Likes hanging around him, because he's very approachable
Sneaks him out of work whenever his clan mates drag him to work, whether he likes it or not
Takes care of plants with him
Spared from her constant roasting
Her heart explodes whether he speaks
Spica:
First interaction: "Are you Rapunzel?" "Excuse me?"
"guys he won't let me braid his hair :("
Respects Spica a lot, because he's responsible (unlike her)
For his birthday, she has given him a chameleon named Pascal
Pascal now sits on his shoulder
Getting Spica out of work using force doesn't work, so she resorts to guilt tripping (it always works)
Alpheratz:
Nods in approval every time he prioritizes sleeping.
Likes taking naps with him whenever possible
*pointing at Alpheratz asleep under a tree* "eepy."
Lets him lean on her
"guys he keeps calling me short." "But you are"
"Why does his grandpa keep shipping us wtf"
Crochets a whole fucking blanket for this man
Sometimes points Spica in the wrong direction when he asks where Alpheratz is
Watches them fight like it's a K-drama (has snacks on her)
"It's like that scene in Harry Potter guys, except Sirius and Remus are Spica and Alpheratz and I'm Snape."
Pollux:
First impression: very squishable
Current impression: still very squishable
Absolutely adores Pollux
Flexes that she is like 2cm taller than him
"Short." "i'n nOT THAT SHORT-" "Short."
Her, Poll and Arcky are almost always seen together, and if they're not (Summoner gone), something is wong
"Or maybe I'm just with someone else." "BUT YOU KEEP DISAPPEARING"
Let's Pollux drag her out (away from Sirius)
Keeps snacks on her so that she and Poll can share
Vega:
"Vega my beloved"
Thinks it is very fun to tease Vega, considering he gets flustered very easily
Though she has toned down the flirting by a lot when Vega actually passed out once (very canon)
Looks up at Vega like ":3" and he replies "...how do you say that out loud?"
"He's very cute" (canon)
*pap paps his head*
Knows he is very overprotective, and constantly assures Vega that she will be fine. He doesn't believe her.
Vega is also spared from her constant roasting
Very affectionate to Vega, solely because he's always so worried about her.
Sirius:
"Sirisus T-T"
"Summoner, I got you a new bottle of shampoo since your old one seems to be running out :)" "How did you get into my room"
Is unable to keep Sirius out of her room, no matter how many locks and charms she places on her doors and windows.
Lets Sirius take her out (in all 3 ways, simply because)

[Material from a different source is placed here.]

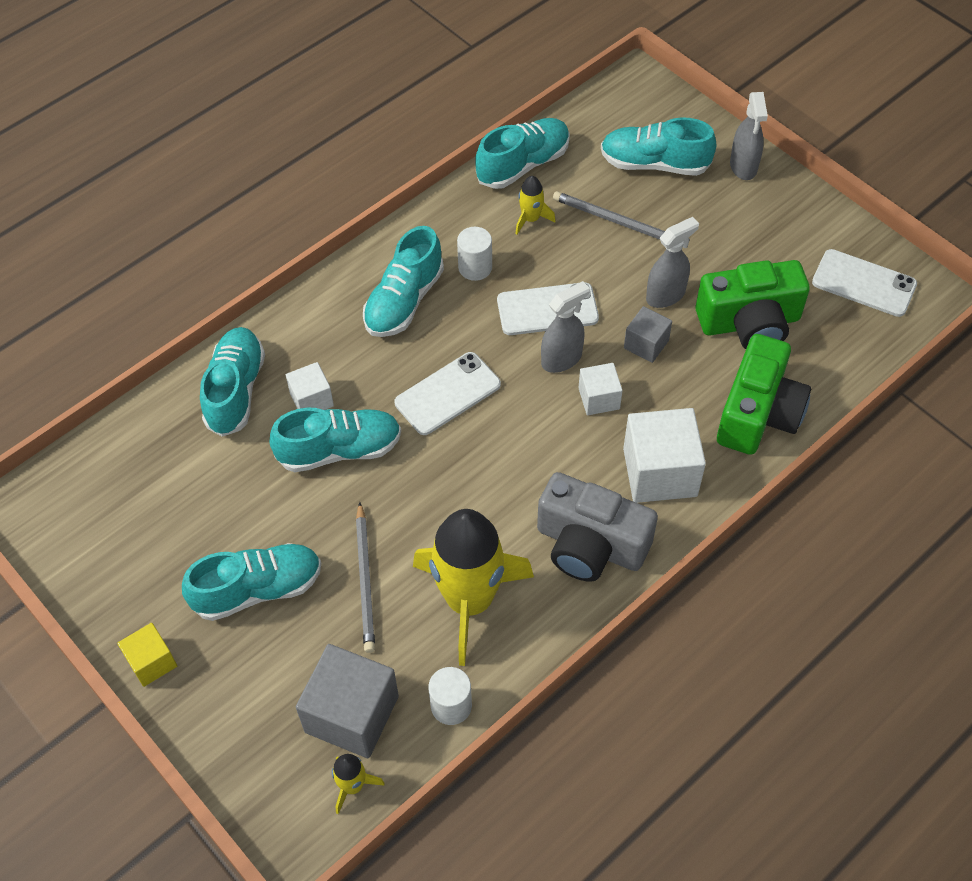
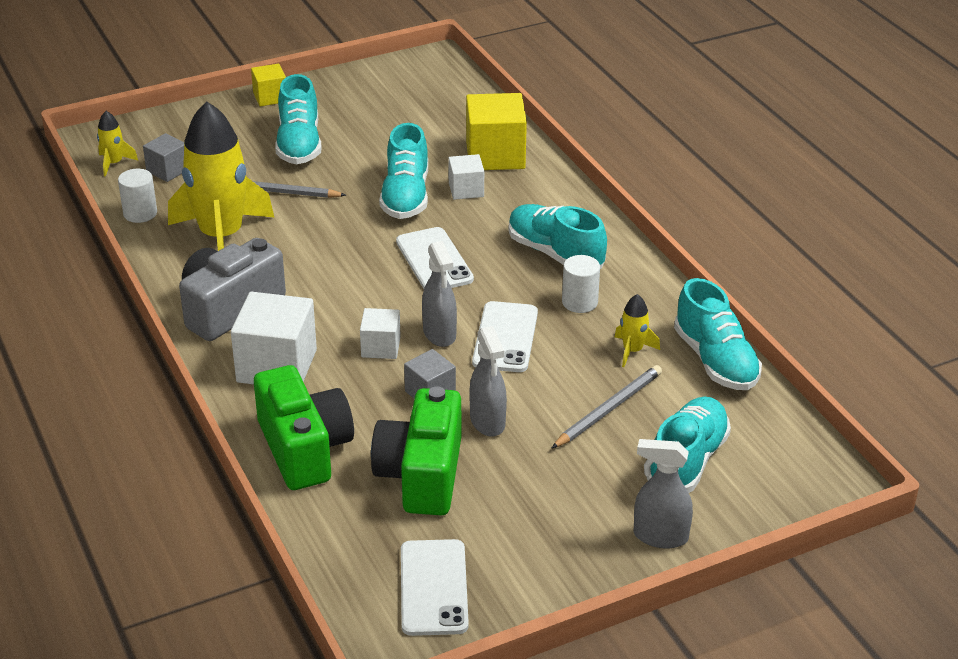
camera: 105 degrees right, 20 degrees down
turquoise shoe [200,327,265,437] -> yellow cube [466,93,527,170]
grey cube [296,644,399,758] -> grey cube [143,133,184,182], size x0.55
green camera [717,334,811,455] -> green camera turned 150 degrees counterclockwise [254,365,354,490]
white phone [812,249,917,317] -> white phone turned 45 degrees counterclockwise [401,539,469,636]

She very much enjoys watching him perform.
Joins in when he starts practicing his acting skills out of the blue.
Has figured out how to read Sirius (works 90% of the time). Sirius doesn't understand how she does it.
Despite being a deep sleeper, she knows whenever someone (Sirius) has found their way into her room (most of the time)
Thinks Sirius is extremely hot and that therefore cancels out half his sins (emphasis on half)
*after a few hours* "wait...how did he know I was running out of shampoo?"
Personal stuff:
"where are all the women at?" (cue Sirius transforming into a woman)
Downbadussy. (no i shall not explain)
"Alpheratz is sleeping under a tree again." "...I almost asked what a tree was." "Nicole what the fuck."
Has a whole 3 friends in Mid Earthium. They do k-pop dance covers together (I might talk more about them if yall want.)
Bullies little kids on Minecraft.
Has like 100 Minecraft axolotls
Enjoys drawing (both digital and traditional art)
Sucks at sugarcoating her words
"Oh my stars I'm so stupid." "For real."
Her closet at home is like something out of a Pinterest board
Is very strong mentally, which is good because the life of a Summoner is very traumatic.
Is eerily calm because of that. It makes even Sirius uncomfortable
Hyperfixation. She now knows things ranging from the evolution of frogs to various medieval torture methods.
Keeps a pen in her pocket for self defense
"It passes airport security." "...why are you like this."
Either sleeps for 25 hours a day or doesn't sleep at all.
Her staple foods are water and bubble tea.
Can withstand cold, but instantly dies when it becomes too hot.
"It's so hot here." "My apologies, Summoner." "...I hate you."